BEGIN SUPPLIED MATERIAL

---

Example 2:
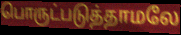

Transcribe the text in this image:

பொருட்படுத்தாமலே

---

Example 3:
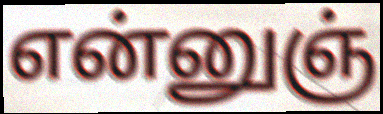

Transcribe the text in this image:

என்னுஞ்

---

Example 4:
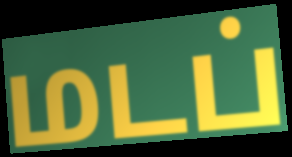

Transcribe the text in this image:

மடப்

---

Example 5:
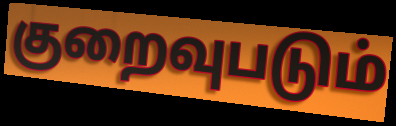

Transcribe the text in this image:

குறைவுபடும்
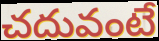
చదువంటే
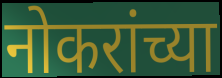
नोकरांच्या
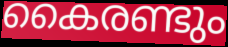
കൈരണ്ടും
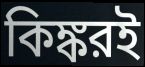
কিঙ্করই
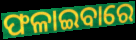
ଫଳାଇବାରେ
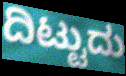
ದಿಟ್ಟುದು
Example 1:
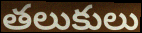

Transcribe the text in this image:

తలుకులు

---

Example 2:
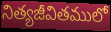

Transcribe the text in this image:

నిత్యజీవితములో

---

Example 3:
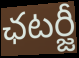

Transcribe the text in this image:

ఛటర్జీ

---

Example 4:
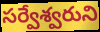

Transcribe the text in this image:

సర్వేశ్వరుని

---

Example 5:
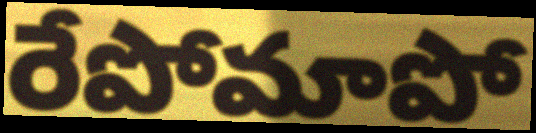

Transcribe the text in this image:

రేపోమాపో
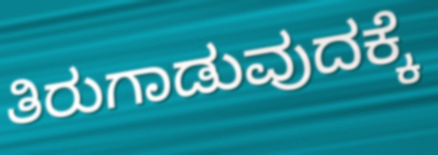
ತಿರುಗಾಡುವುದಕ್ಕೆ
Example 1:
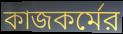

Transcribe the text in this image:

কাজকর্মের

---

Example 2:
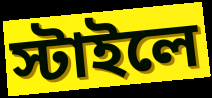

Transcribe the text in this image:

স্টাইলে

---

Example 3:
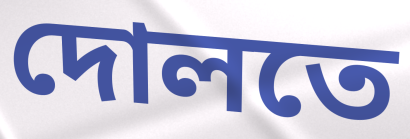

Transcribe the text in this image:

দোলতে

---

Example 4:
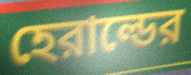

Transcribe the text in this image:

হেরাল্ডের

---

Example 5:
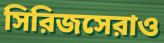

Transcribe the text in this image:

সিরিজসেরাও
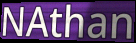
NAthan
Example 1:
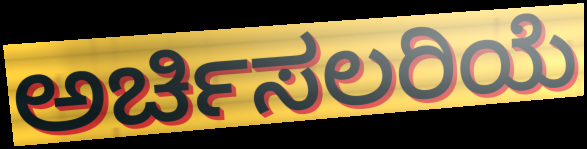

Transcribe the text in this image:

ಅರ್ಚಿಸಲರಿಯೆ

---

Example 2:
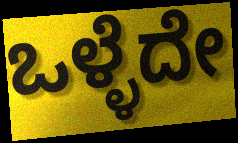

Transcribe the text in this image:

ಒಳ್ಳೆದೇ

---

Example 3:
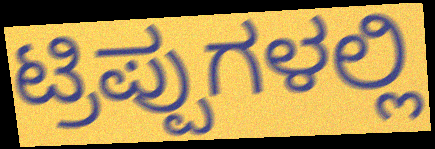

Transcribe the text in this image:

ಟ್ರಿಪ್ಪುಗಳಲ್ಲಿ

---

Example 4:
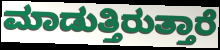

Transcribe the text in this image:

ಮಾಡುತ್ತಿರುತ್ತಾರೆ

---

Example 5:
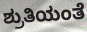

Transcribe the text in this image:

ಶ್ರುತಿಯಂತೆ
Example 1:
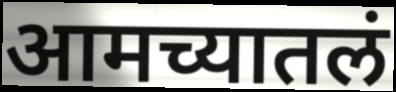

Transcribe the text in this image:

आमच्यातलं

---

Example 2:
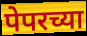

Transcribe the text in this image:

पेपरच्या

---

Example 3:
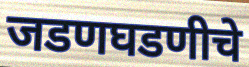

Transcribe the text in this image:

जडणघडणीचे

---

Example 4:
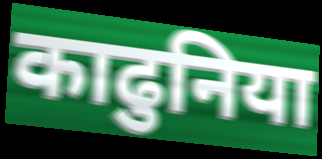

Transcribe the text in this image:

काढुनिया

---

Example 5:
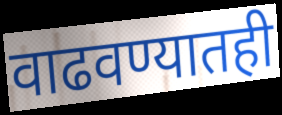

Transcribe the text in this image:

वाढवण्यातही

END SUPPLIED MATERIAL

### EXERCISE DIRECTIONS:
Your task is to set down every entry exactly, leaving out any picture it contains.

### RESPONSE TO THIS TASK:
---

Example 2:

Transcribe the text in this image:

பொருட்படுத்தாமலே

---

Example 3:

Transcribe the text in this image:

என்னுஞ்

---

Example 4:

Transcribe the text in this image:

மடப்

---

Example 5:

Transcribe the text in this image:

குறைவுபடும்
చదువంటే
नोकरांच्या
കൈരണ്ടും
কিঙ্করই
ଫଳାଇବାରେ
ದಿಟ್ಟುದು
Example 1:

Transcribe the text in this image:

తలుకులు

---

Example 2:

Transcribe the text in this image:

నిత్యజీవితములో

---

Example 3:

Transcribe the text in this image:

ఛటర్జీ

---

Example 4:

Transcribe the text in this image:

సర్వేశ్వరుని

---

Example 5:

Transcribe the text in this image:

రేపోమాపో
ತಿರುಗಾಡುವುದಕ್ಕೆ
Example 1:

Transcribe the text in this image:

কাজকর্মের

---

Example 2:

Transcribe the text in this image:

স্টাইলে

---

Example 3:

Transcribe the text in this image:

দোলতে

---

Example 4:

Transcribe the text in this image:

হেরাল্ডের

---

Example 5:

Transcribe the text in this image:

সিরিজসেরাও
NAthan
Example 1:

Transcribe the text in this image:

ಅರ್ಚಿಸಲರಿಯೆ

---

Example 2:

Transcribe the text in this image:

ಒಳ್ಳೆದೇ

---

Example 3:

Transcribe the text in this image:

ಟ್ರಿಪ್ಪುಗಳಲ್ಲಿ

---

Example 4:

Transcribe the text in this image:

ಮಾಡುತ್ತಿರುತ್ತಾರೆ

---

Example 5:

Transcribe the text in this image:

ಶ್ರುತಿಯಂತೆ
Example 1:

Transcribe the text in this image:

आमच्यातलं

---

Example 2:

Transcribe the text in this image:

पेपरच्या

---

Example 3:

Transcribe the text in this image:

जडणघडणीचे

---

Example 4:

Transcribe the text in this image:

काढुनिया

---

Example 5:

Transcribe the text in this image:

वाढवण्यातही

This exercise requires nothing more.